* _PASSAGE FOR REVIEW_:

= Beginning of Section =

Interestingly, the association between ferritin levels and type of milk consumed differed between the two age groups; among the younger group (aged 6-9 months) 24% of the infants consuming breast milk had low ferritin levels, while none of the older infants (aged 10-18 months) consuming breast milk exhibited low ferritin rates. Infants consuming infant formula in both age groups did not exhibit low ferritin, and among the infants consuming follow on milk, 4% of infants aged 10- 18 months exhibited low ferritin while all infants aged 6-9 months exhibited normal ferritin rates. Among infants consuming cow’s milk, there were no individuals in the younger age group with low ferritin levels, but among the older group 21% exhibited low ferritin. Finally, among infants consuming other types of milk, 40% of the infants in the younger age group who consumed other types of milk had low ferritin levels, but among the older group only 8% exhibited low ferritin.

Therefore, the main question guiding this research, with reference to the effect of the type of milk consumed on iron levels, was answered by isolating the types of milk that affected haemoglobin and ferritin in a unique manner. Researchers, health professionals and nutritionists alike agree that unmodified cow’s milk should not be the primary milk drink for infants under the age of 12 months, and that general intake should be limited [22]. This coincides with the findings in this research according to which cow’s milk accounted for differences in haemoglobin as well as ferritin.

Moreover, the general recommendation, regarding infants whose main source of nutrition is infant formula, is that this formula should be iron-fortified and contain at least 4-8 mg/L of iron [23,24]. This may explain the findings in the current research according to which infants receiving infant formula had different levels of ferritin, but not haemoglobin, compared to infants fed other forms of milk [25].

Iron content in breast milk has a higher bio-availability than iron-fortified formulas (12-49% absorption), as stated above, this level is low compared to the infants’ needs [26]. During the first 6 months of an infant’s life, the iron needs are mainly supplied by iron stored at birth, seeing as infants born full term and at adequate weight the endowed iron stores that can make up for the deficient breast milk for 6 months. After this time it is recommended to supplement the infant’s nutrition with iron-rich or iron-fortified food [27].

= End of Section =

* _EXERCISE INSTRUCTIONS_:
(a) According to the passage on milk type and infant iron levels, what share of infants aged 10-18 months who consumed cow's milk had low ferritin?
(b) Continue the passage on milk type and infant iron levels, starting after its last sentence.

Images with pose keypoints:
= Beginning of Section =

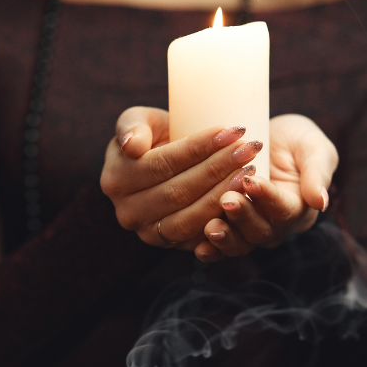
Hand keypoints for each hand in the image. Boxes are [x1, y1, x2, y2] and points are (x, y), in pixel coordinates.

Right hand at [100, 106, 263, 257]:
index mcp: (116, 179)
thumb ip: (132, 125)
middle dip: (218, 169)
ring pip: (190, 218)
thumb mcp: (140, 120)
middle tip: (249, 149)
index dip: (198, 148)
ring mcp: (148, 234)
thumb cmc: (154, 136)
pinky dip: (225, 219)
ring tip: (250, 170)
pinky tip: (246, 198)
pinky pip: (200, 237)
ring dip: (224, 194)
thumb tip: (132, 147)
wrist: (162, 166)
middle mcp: (127, 212)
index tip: (230, 131)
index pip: (162, 164)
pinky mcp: (171, 246)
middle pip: (178, 192)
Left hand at [202, 113, 337, 259]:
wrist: (264, 140)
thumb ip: (317, 173)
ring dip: (225, 237)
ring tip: (211, 226)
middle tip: (227, 200)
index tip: (251, 181)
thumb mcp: (313, 149)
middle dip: (243, 217)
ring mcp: (249, 230)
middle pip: (260, 231)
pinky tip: (199, 248)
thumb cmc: (295, 141)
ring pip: (240, 243)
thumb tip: (321, 202)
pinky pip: (219, 247)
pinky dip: (210, 250)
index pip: (284, 210)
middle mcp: (275, 226)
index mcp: (298, 209)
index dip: (268, 198)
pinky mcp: (228, 228)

= End of Section =

* _RESULTS_:
(a) 21%

(b)
Genetic factors may also play a part in iron deficiency, especially those related to red blood cells or the metabolism, such as sickle cell, and therefore should also be considered [28].

This dissertation examines the association between the type of milk consumed and iron status of infants and toddlers ages 6-18 months living in the United Kingdom (UK). It is based on a secondary analysis of the Diet and Nutrition Survey of Infants and Young Children (DNSIYC) commissioned by the Department of Health and the Food Standards Agency. The literature review establishes the importance of this relationship in application to recommendations about feeding cow’s milk to infants and toddlers in this age group. Using current standards adopted by the World Health Organisation (WHO), it defines Iron Deficiency Anaemia (IDA) in children under the age of 5 years, as determined by indicators including haemoglobin and ferritin plasma concentrations. It then reviews current evidence and guidelines for breast-feeding and cow’s milk intake for infants and toddlers with a focus on the relationship of type of milk intake to iron status. Although some discussion of infants under the age of 6 months is necessary to establish an understanding of the increased dietary needs for iron that occur after the age of 6 months, the focus of the review is on infants aged 6-18 months. This will set the context for the present study undertaken, which is expected to add to the current evidence base for future dietary recommendations in this area.